Le armi più efficaci per combattere i microbi sono quelle che noi stessi temiamo: freddo e caldo, il primo per la conservazione, il secondo per la cottura. Il freddo che riesce a produrre un frigorifero si aggira intorno ai 4 gradi centigradi: una soglia non sempre sufficiente a inibire la moltiplicazione dei microbi. Risultati migliori si ottengono invece a temperature inferiori a zero gradi, quindi nel congelatore. Dalla parte opposta del termometro, si osserva che i microbi vivono a loro agio solo fino a 37 gradi: la “febbre” è infatti una forma di difesa del corpo contro i microbi che l’hanno attaccato. Via via che la temperatura aumenta, diminuisce la presenza di microrganismi. Tra i vari modi di cucinare “pulito” risulta molto efficace la frittura, perché l’olio ha il pregio di raggiungere temperature molto elevate, anche 180 gradi. Tuttavia, è bene ricordare che se l’olio fa fumo (come avviene alzando troppo la fiamma del gas) la frittura diventa nociva e poco digeribile. Meglio allora “sterilizzare” il pasto a 180 gradi con una cottura prolungata nel forno.

Per mangiare senza rischi conviene rispettare tempi medio-lunghi anche nella preparazione di pasti che richiedono la bollitura in acqua o altre sostanze acquose (come sughi, salse, uova e vegetali molto umidi), la cui temperatura durante la cottura oscilla intorno ai 100 gradi, 120 nella pentola a pressione.
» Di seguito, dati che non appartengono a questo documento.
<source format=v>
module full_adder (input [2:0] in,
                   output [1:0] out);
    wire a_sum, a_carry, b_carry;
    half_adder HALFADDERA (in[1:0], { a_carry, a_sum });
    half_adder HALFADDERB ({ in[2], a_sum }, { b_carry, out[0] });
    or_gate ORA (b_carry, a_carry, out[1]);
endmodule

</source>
Per eliminare i batteri, con questo calore si rende necessario prolungare la bollitura per almeno dieci minuti: meglio quindi preferire la pasta all’uovo artigianale spessa e larga, come le fettuccine, al posto di quella sottile, come i tagliolini, che cuoce in un paio di minuti.

Altri strumenti igienizzanti si trovano proprio tra i cibi: l’abbondanza di sale o di zucchero (il 50 per cento dell’alimento, come nelle marmellate) provocano l’assorbimento totale dell’acqua e l’eliminazione dei microbi. E ancora, le sostanze acide, come il pomodoro o i liquidi con aggiunta di aceto o limone, vincono anche il microbo più ostinato. Per questo, sono considerati piuttosto affidabili (e conservabili in frigorifero senza rischio) i piatti a base acida, come un sugo di pomodoro bollito solo per dieci minuti o un pesce bollito e condito con olio e limone.
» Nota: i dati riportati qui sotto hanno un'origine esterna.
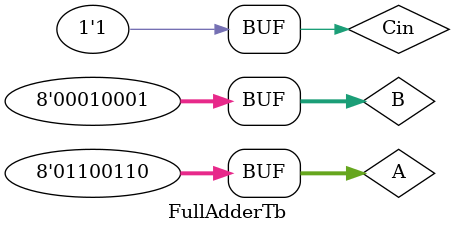
<source format=v>
`timescale 1ns / 1ps
module FullAdderTb;
	// Inputs
	reg [7:0] A;
	reg [7:0] B;
	reg Cin;
	// Outputs
	wire [7:0] S;
	wire Cout;
	// Instantiate the Unit Under Test (UUT)
	FullAdder uut (
		.A(A),
		.B(B),
		.Cin(Cin),
		.S(S),
		.Cout(Cout)
	);
	initial begin
		// Initialize Inputs
		A = 0;
		B = 0;
		Cin = 0;
		// Wait 100 ns for global reset to finish
		#100;
		// Add stimulus here
		A = 8'b01010101;
		B = 8'b10101010;
		#50;
		A = 8'b11111111;
		B = 8'b00000001;
		#50;
		A = 8'b00000000;
		B = 8'b11111111;
		Cin = 1'b1;
		#50;
		A = 8'b01100110;
		B = 8'b00010001;
	end
endmodule

</source>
Per maggiore sicurezza, infine, conviene cuocere per un po’ anche i cibi già cotti e conservati in frigo, prima di mangiarli. I microbi, infatti, hanno la capacità di esistere anche in forma “non viva”, inchiudendosi in una capsula (spora) in attesa di condizioni più favorevoli. La spora rappresenta una forma di difesa tenace. Si neutralizza sottoponendola a temperature superiori a 120 gradi per tempi prolungati.
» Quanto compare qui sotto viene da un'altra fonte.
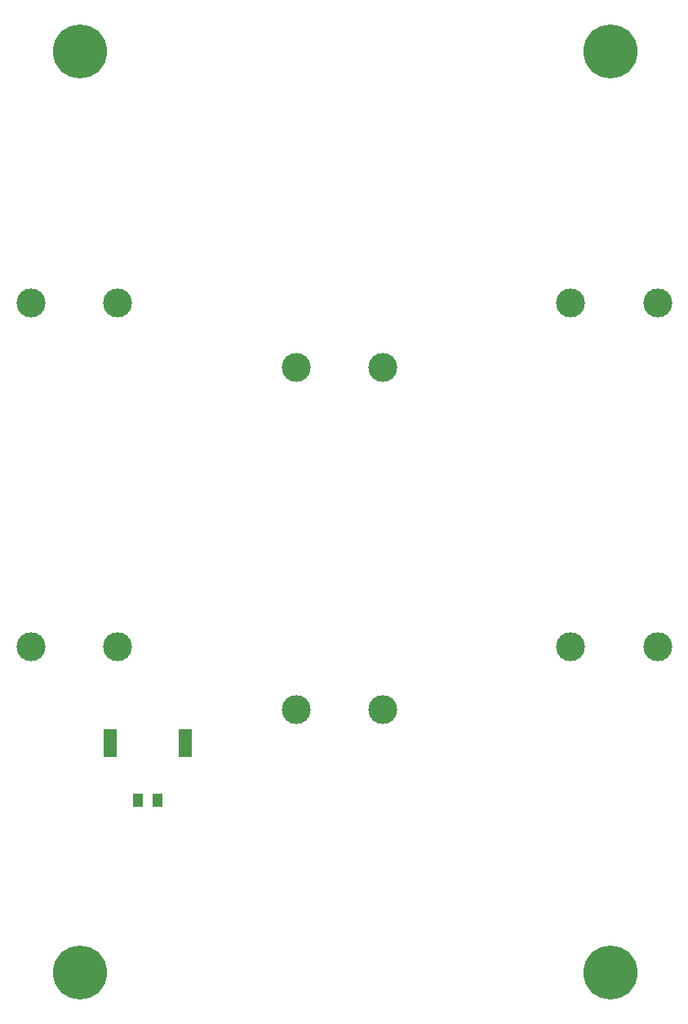
<source format=gbs>
G04 #@! TF.GenerationSoftware,KiCad,Pcbnew,7.0.1-0*
G04 #@! TF.CreationDate,2023-03-19T01:56:14-04:00*
G04 #@! TF.ProjectId,solar-cell-pcbs-usb,736f6c61-722d-4636-956c-6c2d70636273,3*
G04 #@! TF.SameCoordinates,Original*
G04 #@! TF.FileFunction,Soldermask,Bot*
G04 #@! TF.FilePolarity,Negative*
%FSLAX46Y46*%
G04 Gerber Fmt 4.6, Leading zero omitted, Abs format (unit mm)*
G04 Created by KiCad (PCBNEW 7.0.1-0) date 2023-03-19 01:56:14*
%MOMM*%
%LPD*%
G01*
G04 APERTURE LIST*
%ADD10C,5.600000*%
%ADD11C,3.000000*%
%ADD12R,1.100000X1.450000*%
%ADD13R,1.350000X2.899999*%
G04 APERTURE END LIST*
D10*
X84600000Y-42750000D03*
D11*
X79500000Y-104500000D03*
X88500000Y-104500000D03*
X144500000Y-104500000D03*
X135500000Y-104500000D03*
D10*
X139600000Y-138250000D03*
D11*
X107000000Y-75500000D03*
X116000000Y-75500000D03*
X107000000Y-111000000D03*
X116000000Y-111000000D03*
D10*
X84600000Y-138250000D03*
D11*
X79500000Y-68800000D03*
X88500000Y-68800000D03*
D10*
X139600000Y-42750000D03*
D11*
X135500000Y-68800000D03*
X144500000Y-68800000D03*
D12*
X90605000Y-120420000D03*
X92605001Y-120420000D03*
D13*
X87710002Y-114445001D03*
X95499997Y-114445001D03*
M02*

</source>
Abitudini alimentari ma non solo

Produzione, lavorazione, conservazione e vendita degli alimenti sono quattro fasi importanti e delicate, durante le quali il rischio di proliferazione di microrganismi dannosi alla salute è elevato. I casi di intossicazioni di massa, che periodicamente si guadagnano gli onori delle cronache, sono soltanto quelli più eclatanti: carenze igieniche nei processi di produzione, lavorazione e così via non sono rare, al mercato come al ristorante o alla mensa.